* AIM OF THE EXERCISE
Below are entries; work out how many of their lines include the string "сельсовета", and reply with the number only.
++++
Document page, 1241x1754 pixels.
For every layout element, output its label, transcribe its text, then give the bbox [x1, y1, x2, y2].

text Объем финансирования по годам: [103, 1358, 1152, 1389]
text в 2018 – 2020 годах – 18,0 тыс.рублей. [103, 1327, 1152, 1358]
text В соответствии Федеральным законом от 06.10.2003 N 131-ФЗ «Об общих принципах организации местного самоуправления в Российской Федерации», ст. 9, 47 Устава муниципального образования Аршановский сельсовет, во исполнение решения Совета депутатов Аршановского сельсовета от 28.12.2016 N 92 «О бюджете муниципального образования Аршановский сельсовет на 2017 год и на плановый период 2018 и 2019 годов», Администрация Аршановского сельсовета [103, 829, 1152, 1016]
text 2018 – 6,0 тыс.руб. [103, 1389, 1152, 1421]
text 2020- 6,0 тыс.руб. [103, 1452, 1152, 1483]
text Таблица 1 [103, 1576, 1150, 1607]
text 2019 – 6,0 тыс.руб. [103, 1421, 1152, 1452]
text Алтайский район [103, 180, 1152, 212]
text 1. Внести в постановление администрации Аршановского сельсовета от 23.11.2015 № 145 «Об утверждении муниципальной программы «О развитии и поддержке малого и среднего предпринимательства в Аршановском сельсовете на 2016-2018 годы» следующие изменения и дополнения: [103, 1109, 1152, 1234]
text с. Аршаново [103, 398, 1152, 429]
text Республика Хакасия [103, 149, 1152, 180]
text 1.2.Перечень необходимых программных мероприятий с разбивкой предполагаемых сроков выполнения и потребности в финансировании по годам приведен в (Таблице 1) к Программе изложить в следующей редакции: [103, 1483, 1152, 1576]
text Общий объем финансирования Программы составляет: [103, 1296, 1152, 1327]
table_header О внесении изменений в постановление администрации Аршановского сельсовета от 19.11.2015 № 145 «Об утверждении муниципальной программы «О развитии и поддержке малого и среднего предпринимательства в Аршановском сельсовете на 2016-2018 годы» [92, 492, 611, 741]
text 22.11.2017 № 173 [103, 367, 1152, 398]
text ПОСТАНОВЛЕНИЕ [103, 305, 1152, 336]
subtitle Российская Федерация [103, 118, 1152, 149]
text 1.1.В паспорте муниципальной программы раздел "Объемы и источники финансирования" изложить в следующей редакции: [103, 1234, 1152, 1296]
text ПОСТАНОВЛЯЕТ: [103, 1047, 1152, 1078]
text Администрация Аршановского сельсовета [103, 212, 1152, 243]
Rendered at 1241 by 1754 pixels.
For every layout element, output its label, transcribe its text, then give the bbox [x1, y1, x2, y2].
++++
* SOLUTION FOR THIS TASK
4